Product: Dovecot Vendor: OX Software GmbH Internal reference: DOV-4476 (Bug ID) Vulnerability type: CWE-24: Path Traversal: '../filedir' Vulnerable version: 2.3.11-2.3.14 Vulnerable component: imap, pop3, submission, managesieve Report confidence: Confirmed Solution status: Fixed by Vendor Fixed version: 2.3.14.1 Vendor notification: 2021-03-22 Solution date: 2021-04-14 Public disclosure: 2021-06-21 CVE reference: CVE-2021-29157 CVSS: 6.7 (CVSS3.1/AV:L/AC:H/PR:N/UI:N/S:U/C:H/I:H/A:N) Researcher credit: Kirin of Tencent Security Xuanwu Lab

Vulnerability Details:

Dovecot does not correctly escape kid and azp fields in JWT tokens.
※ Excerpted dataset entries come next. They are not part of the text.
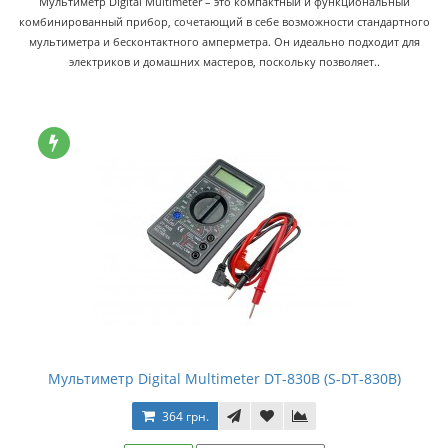
Мультиметр Digital Multimeter – это компактный и функциональный
комбинированный прибор, сочетающий в себе возможности стандартного
мультиметра и бесконтактного амперметра. Он идеально подходит для
электриков и домашних мастеров, поскольку позволяет..
Мультиметр Digital Multimeter DT-830B (S-DT-830B)
364 грн.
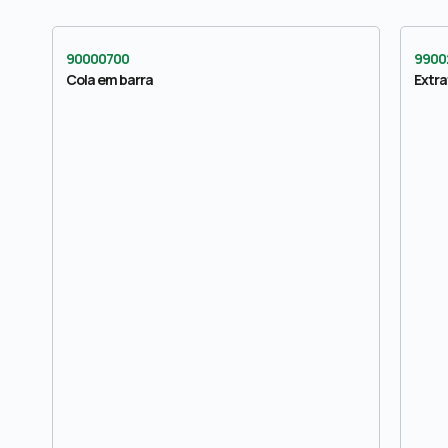
90000700
9900
Cola em barra
Extr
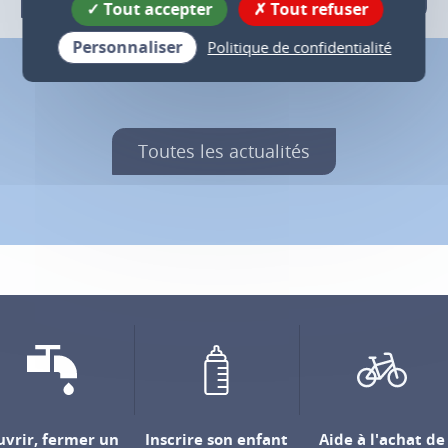
Tout accepter
Tout refuser
Personnaliser
Politique de confidentialité
Toutes les actualités
vrir, fermer un
Inscrire son enfant
Aide à l'achat de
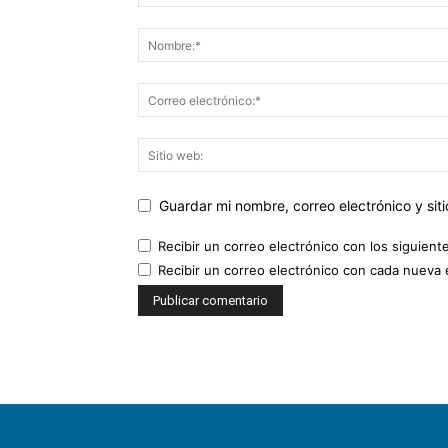
Guardar mi nombre, correo electrónico y si
Recibir un correo electrónico con los siguient
Recibir un correo electrónico con cada nueva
This may be used to supply attacker controlled keys to validate tokens in some configurations. This requires attacker to be able to write files to local disk.

Risk:

Local attacker can login as any user and access their emails.

Workaround:

Disable local JWT validation in oauth2, or use a different dict driver than fs:posix.

Solution:

Operators should update to 2.3.14.1 or later version.